Many thought Sprint would outsource its call centers to third-party providers. But the company spokesperson has confirmed in conversation with various news media that it would encourage customers to use its “Sprint Zone app” for basic tasks like bill inquiries, payments, and checking their device-upgrade or phone-lease status.

According to comments from the company executives published by various media outlets, many telecom subscribers are already using online facilities to address their questions and needs. “Moreover, the decision was made in response to the trend, which hinted that subscribers preferred seeking solutions online for all their customer-care queries and needs,” reported Tech News Today.
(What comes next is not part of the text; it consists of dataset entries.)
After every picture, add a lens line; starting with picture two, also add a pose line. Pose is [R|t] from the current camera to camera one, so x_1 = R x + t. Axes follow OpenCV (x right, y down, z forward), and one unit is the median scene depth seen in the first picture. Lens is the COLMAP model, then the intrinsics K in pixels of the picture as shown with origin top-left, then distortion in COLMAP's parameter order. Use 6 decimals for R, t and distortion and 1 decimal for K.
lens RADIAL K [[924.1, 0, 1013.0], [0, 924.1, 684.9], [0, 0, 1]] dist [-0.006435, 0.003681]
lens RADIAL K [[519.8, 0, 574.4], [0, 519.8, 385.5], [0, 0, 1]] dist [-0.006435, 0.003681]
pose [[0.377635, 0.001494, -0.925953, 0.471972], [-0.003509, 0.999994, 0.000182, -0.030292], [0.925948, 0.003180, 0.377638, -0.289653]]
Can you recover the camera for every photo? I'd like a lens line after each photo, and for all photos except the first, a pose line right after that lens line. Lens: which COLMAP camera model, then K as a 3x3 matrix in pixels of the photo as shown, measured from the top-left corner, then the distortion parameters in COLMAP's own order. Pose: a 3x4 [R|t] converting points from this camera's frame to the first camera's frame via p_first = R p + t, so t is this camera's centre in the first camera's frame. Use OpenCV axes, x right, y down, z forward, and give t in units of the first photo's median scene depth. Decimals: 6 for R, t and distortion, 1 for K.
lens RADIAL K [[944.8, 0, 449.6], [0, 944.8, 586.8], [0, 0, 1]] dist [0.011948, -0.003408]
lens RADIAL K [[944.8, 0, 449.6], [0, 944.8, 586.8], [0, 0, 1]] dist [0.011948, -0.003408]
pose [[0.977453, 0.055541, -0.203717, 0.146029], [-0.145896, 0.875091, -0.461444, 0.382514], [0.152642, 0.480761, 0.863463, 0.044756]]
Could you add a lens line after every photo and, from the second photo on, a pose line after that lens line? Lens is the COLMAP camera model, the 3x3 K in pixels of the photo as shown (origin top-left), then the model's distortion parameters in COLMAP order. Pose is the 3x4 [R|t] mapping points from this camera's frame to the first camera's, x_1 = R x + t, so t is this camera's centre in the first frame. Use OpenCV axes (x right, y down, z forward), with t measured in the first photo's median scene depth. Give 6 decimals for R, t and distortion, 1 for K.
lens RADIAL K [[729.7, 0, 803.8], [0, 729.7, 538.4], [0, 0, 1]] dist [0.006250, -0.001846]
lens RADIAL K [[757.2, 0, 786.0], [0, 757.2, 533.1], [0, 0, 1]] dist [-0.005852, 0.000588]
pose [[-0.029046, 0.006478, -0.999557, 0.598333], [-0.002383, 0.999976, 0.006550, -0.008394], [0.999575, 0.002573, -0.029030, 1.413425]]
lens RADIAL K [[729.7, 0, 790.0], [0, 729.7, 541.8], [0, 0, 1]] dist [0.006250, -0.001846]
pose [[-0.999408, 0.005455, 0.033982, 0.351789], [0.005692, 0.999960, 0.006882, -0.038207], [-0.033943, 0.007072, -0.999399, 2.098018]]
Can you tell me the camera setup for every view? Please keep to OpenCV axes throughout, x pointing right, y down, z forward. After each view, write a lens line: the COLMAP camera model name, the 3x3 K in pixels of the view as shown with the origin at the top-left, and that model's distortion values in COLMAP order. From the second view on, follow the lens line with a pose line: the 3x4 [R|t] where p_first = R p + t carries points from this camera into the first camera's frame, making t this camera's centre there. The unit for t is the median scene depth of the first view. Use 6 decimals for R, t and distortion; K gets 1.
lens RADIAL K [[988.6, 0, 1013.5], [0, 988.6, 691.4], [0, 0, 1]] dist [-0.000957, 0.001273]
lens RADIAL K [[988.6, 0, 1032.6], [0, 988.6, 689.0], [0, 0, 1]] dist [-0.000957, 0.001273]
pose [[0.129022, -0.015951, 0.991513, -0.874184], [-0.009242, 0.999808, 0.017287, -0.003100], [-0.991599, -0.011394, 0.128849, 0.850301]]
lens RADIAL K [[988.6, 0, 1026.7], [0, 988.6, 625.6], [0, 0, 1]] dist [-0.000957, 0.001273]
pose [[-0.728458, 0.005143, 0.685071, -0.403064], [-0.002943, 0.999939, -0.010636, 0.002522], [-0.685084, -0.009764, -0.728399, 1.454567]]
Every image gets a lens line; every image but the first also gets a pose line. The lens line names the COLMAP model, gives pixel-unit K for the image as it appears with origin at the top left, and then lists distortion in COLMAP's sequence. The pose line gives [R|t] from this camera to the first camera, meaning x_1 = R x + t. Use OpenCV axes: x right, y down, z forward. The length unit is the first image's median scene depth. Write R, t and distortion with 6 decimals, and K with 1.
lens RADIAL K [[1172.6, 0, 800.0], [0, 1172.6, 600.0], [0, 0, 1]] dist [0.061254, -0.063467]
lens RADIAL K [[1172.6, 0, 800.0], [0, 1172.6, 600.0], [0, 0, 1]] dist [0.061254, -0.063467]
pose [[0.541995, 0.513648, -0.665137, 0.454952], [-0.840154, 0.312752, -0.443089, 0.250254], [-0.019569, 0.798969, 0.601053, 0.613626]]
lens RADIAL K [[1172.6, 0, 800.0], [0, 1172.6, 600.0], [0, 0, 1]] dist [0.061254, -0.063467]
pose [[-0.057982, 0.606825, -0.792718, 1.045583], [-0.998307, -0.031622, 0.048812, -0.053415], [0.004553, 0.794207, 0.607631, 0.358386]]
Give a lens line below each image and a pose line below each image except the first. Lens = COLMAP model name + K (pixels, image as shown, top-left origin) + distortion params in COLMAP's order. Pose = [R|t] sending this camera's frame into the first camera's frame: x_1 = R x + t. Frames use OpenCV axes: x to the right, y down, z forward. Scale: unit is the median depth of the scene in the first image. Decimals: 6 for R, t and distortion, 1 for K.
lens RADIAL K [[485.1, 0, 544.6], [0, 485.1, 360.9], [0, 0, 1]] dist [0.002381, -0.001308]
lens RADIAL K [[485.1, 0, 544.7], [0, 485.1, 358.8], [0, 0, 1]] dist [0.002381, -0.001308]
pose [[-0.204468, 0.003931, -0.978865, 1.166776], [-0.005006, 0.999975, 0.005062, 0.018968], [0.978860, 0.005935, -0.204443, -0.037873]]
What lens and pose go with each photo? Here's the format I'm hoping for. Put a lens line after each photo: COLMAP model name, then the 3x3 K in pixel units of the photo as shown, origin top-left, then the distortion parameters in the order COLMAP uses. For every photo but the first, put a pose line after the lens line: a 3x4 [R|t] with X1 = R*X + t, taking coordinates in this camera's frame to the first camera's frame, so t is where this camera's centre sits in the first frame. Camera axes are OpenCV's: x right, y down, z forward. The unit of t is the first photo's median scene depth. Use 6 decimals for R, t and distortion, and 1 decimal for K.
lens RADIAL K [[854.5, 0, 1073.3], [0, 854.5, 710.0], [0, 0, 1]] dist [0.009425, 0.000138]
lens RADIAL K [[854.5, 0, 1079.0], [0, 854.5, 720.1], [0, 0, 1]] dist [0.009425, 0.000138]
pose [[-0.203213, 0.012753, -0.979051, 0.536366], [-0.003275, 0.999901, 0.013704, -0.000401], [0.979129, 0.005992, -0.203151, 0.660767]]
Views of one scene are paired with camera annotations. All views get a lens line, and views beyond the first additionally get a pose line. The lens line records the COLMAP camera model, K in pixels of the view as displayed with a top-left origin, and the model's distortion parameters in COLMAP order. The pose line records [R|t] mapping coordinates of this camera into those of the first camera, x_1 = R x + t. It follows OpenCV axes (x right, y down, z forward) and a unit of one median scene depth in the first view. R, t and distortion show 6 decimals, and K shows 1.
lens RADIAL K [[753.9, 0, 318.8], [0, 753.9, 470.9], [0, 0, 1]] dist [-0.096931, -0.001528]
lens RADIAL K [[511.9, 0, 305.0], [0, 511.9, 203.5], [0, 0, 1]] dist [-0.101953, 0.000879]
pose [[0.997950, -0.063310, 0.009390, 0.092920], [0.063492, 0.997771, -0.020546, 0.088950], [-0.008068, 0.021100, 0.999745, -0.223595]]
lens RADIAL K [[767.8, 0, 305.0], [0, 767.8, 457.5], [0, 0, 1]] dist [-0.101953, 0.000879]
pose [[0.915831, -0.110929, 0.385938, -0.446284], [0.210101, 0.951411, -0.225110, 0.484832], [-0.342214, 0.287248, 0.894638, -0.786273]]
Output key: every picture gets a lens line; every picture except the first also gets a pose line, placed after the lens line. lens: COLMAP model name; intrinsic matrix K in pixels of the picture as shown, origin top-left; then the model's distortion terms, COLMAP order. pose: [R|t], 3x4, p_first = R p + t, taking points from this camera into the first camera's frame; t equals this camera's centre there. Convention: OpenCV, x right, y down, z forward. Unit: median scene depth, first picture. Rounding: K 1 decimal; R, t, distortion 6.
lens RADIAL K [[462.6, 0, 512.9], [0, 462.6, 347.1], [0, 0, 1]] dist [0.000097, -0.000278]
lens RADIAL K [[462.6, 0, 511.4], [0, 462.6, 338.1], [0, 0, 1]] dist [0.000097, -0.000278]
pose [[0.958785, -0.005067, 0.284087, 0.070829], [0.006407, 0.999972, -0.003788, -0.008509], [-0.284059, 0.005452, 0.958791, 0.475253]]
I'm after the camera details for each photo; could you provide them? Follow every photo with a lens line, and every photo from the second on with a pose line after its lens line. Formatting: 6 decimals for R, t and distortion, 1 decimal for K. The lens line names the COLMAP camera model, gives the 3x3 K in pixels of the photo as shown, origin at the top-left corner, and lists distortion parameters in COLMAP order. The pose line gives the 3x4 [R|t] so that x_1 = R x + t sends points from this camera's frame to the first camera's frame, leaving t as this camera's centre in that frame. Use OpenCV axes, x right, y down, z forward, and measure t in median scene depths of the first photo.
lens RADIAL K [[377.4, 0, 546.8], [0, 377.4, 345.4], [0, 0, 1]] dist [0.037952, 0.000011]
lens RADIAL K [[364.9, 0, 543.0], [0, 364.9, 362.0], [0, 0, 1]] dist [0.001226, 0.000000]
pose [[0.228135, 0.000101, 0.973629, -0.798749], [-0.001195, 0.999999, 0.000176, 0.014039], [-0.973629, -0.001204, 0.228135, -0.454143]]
The call centers that have been shut down are located in Texas, Virginia, Tennessee, and Texas, while the job cuts were experienced in call centers in Colorado and Overland Park.  Last year, the operator said it was looking for cheaper locations to cut labor cost.

In October 2014, the company launched a round of layoffs that shed about 1,700 jobs. A month later it announced plans to cut another 2,000 jobs.

Many analysts predict that artificial intelligence might sound the death-knell for the call center industry over the coming decade. And Sprint’s announcement is just further evidence that the guillotine of automation is looming.